# Has anyone heard of this UK School if so opinions please



## bubbas454 (Jul 19, 2007)

Hi all

I am doing a BTEC in Make-up Artistry but as I have to work I am doing it from home and then plan to go onto a private school after to make sure i am completly up to scratch with my training.

I have found a London based school called Academy of Freelance Makeup or AOFM for peeps in the know lol and was wondering if anyone has attended or heard anything about the school.

Your comments will be really appreciated.

Thanks

Emma


----------



## ellabella220208 (Jul 20, 2008)

what is this BTEC course like??


----------



## JustDivine (Jul 23, 2008)

Sorry not heard of it myself. Have you googled it? You might find user reviews if you do that.

And yes, more on this BTEC please.
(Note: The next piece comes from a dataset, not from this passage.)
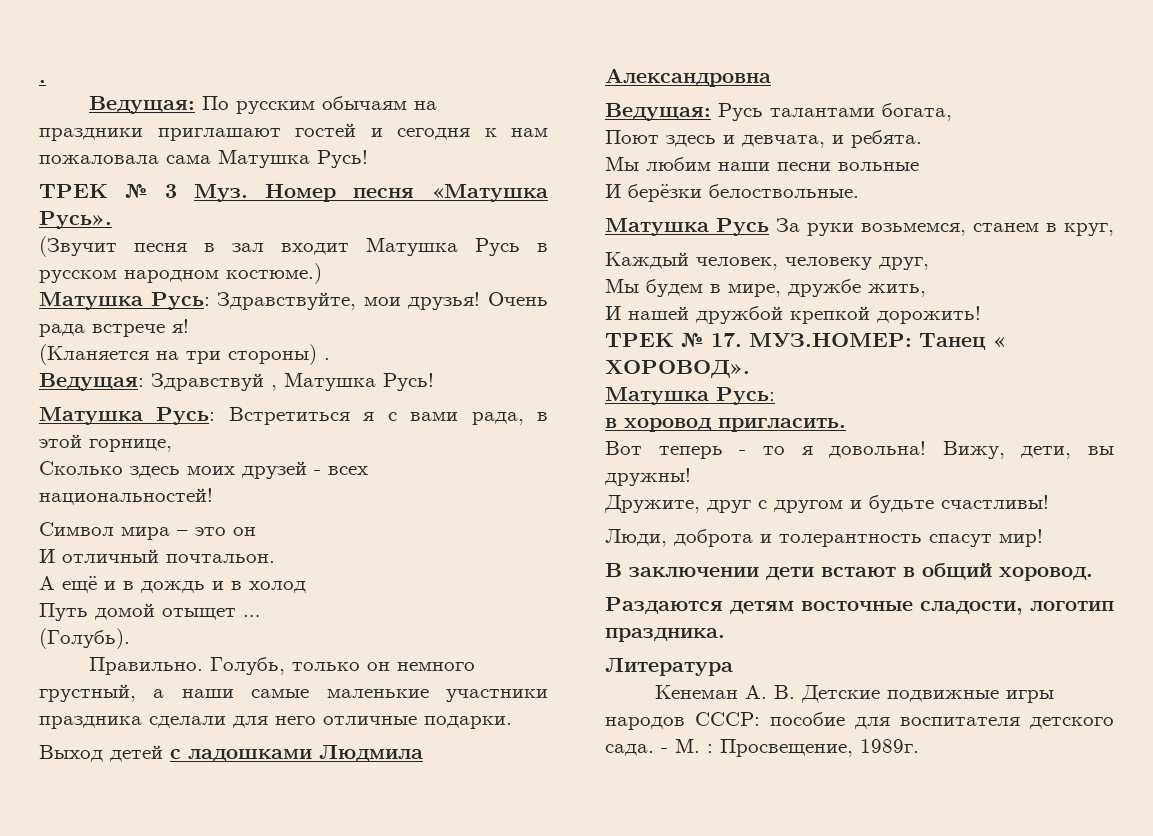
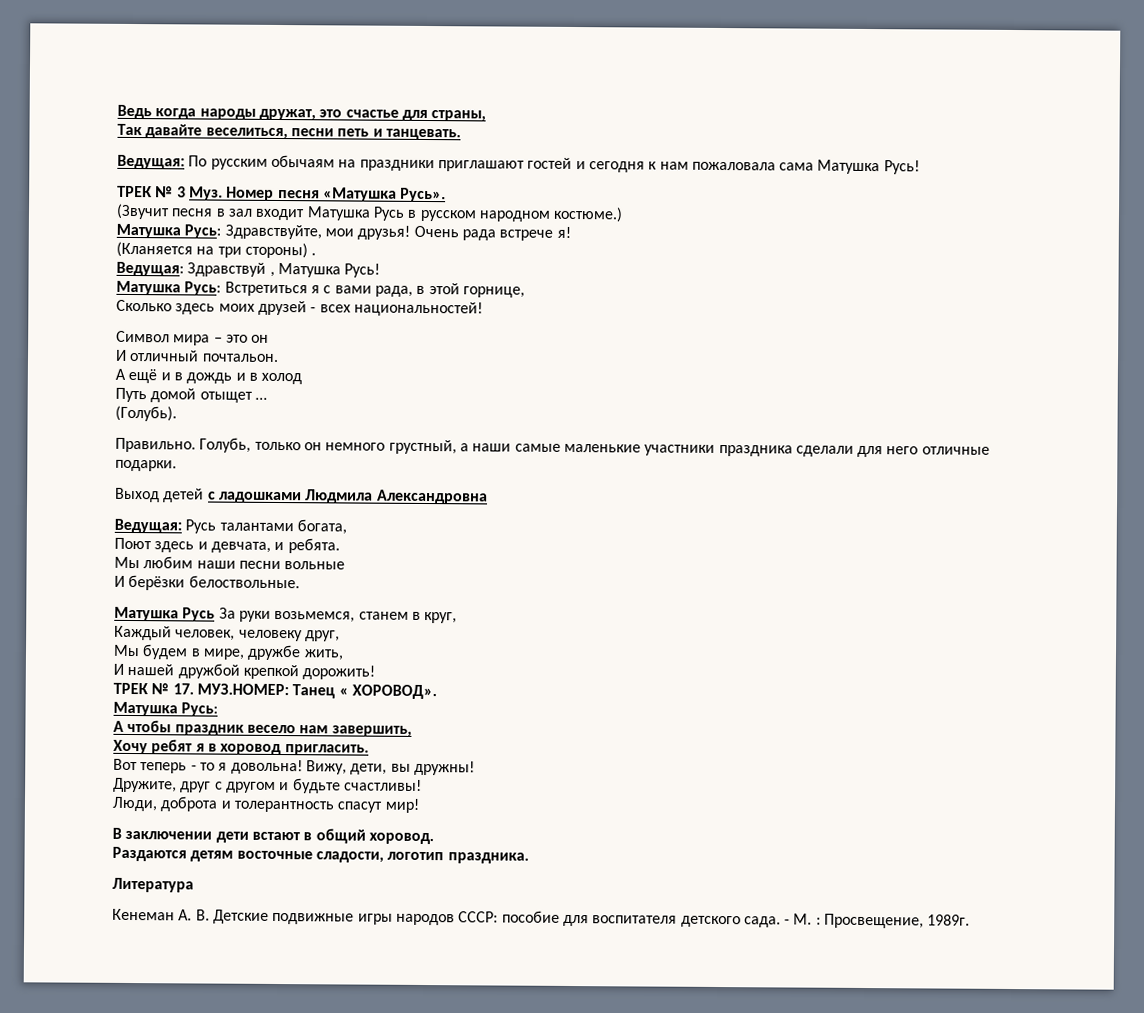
[39,80,46,83] . -> [117,104,487,122] [117,123,461,141] Ведь когда народы дружат, это счастье для страны, // Так давайте веселиться, песни петь и танцевать.
(775, 396) none -> [113,719,412,737] [113,739,205,755] А чтобы праздник весело нам завершить, // Хочу ребят я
Distance learning is something I might be able to fit into my life!


----------



## Growing Wings (Jul 23, 2008)

I'm another one who would love to hear more about this BTEC!


----------



## bubbas454 (Jul 27, 2008)

Sorry I havent been on for a while.

The course is good you learn about the industry, legal side etc It does give you a comprehensive teaching however as you are effectively training yourself you will need further training after because you need to learn technique.

I have just submitted my 3rd exam and starting my 4th and final exam and then I plan to do some further courses weather it be 1 day courses or a full intensive 12 day course.

If you want to know anything ask and I will answer it if I can.


----------